» Task
Return every line of source text in each row below, keeping every character, space, and line break unchanged.

» Exercise materials
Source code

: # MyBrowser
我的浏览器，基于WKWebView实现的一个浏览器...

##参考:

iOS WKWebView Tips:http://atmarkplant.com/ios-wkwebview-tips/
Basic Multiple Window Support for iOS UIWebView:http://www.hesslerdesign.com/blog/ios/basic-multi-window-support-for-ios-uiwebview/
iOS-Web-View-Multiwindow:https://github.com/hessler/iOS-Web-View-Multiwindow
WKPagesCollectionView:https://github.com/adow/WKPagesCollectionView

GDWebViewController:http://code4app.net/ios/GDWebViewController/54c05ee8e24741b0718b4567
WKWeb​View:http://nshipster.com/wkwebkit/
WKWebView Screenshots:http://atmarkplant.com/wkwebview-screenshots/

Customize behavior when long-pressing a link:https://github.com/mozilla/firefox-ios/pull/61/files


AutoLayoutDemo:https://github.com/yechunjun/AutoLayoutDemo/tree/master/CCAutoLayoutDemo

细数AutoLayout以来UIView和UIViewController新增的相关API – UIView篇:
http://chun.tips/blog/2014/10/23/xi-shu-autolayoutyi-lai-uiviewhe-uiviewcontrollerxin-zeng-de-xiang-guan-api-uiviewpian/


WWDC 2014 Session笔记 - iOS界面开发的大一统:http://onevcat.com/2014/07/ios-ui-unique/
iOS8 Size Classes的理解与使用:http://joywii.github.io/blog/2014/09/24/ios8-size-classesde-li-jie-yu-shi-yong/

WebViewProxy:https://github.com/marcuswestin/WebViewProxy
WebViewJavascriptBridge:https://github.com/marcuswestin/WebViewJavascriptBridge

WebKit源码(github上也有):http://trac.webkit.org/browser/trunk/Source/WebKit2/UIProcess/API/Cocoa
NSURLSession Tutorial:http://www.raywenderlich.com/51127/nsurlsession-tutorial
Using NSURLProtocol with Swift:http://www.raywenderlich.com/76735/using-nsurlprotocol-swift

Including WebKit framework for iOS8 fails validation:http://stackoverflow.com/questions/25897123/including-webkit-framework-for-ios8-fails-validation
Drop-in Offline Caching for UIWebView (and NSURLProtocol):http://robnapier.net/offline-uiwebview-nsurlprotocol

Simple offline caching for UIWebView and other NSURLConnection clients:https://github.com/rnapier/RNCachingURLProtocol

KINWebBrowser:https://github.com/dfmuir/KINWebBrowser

» Exercise output
Source code

: # MyBrowser
我的浏览器，基于WKWebView实现的一个浏览器...

##参考:

iOS WKWebView Tips:http://atmarkplant.com/ios-wkwebview-tips/
Basic Multiple Window Support for iOS UIWebView:http://www.hesslerdesign.com/blog/ios/basic-multi-window-support-for-ios-uiwebview/
iOS-Web-View-Multiwindow:https://github.com/hessler/iOS-Web-View-Multiwindow
WKPagesCollectionView:https://github.com/adow/WKPagesCollectionView

GDWebViewController:http://code4app.net/ios/GDWebViewController/54c05ee8e24741b0718b4567
WKWeb​View:http://nshipster.com/wkwebkit/
WKWebView Screenshots:http://atmarkplant.com/wkwebview-screenshots/

Customize behavior when long-pressing a link:https://github.com/mozilla/firefox-ios/pull/61/files


AutoLayoutDemo:https://github.com/yechunjun/AutoLayoutDemo/tree/master/CCAutoLayoutDemo

细数AutoLayout以来UIView和UIViewController新增的相关API – UIView篇:
http://chun.tips/blog/2014/10/23/xi-shu-autolayoutyi-lai-uiviewhe-uiviewcontrollerxin-zeng-de-xiang-guan-api-uiviewpian/


WWDC 2014 Session笔记 - iOS界面开发的大一统:http://onevcat.com/2014/07/ios-ui-unique/
iOS8 Size Classes的理解与使用:http://joywii.github.io/blog/2014/09/24/ios8-size-classesde-li-jie-yu-shi-yong/

WebViewProxy:https://github.com/marcuswestin/WebViewProxy
WebViewJavascriptBridge:https://github.com/marcuswestin/WebViewJavascriptBridge

WebKit源码(github上也有):http://trac.webkit.org/browser/trunk/Source/WebKit2/UIProcess/API/Cocoa
NSURLSession Tutorial:http://www.raywenderlich.com/51127/nsurlsession-tutorial
Using NSURLProtocol with Swift:http://www.raywenderlich.com/76735/using-nsurlprotocol-swift

Including WebKit framework for iOS8 fails validation:http://stackoverflow.com/questions/25897123/including-webkit-framework-for-ios8-fails-validation
Drop-in Offline Caching for UIWebView (and NSURLProtocol):http://robnapier.net/offline-uiwebview-nsurlprotocol

Simple offline caching for UIWebView and other NSURLConnection clients:https://github.com/rnapier/RNCachingURLProtocol

KINWebBrowser:https://github.com/dfmuir/KINWebBrowser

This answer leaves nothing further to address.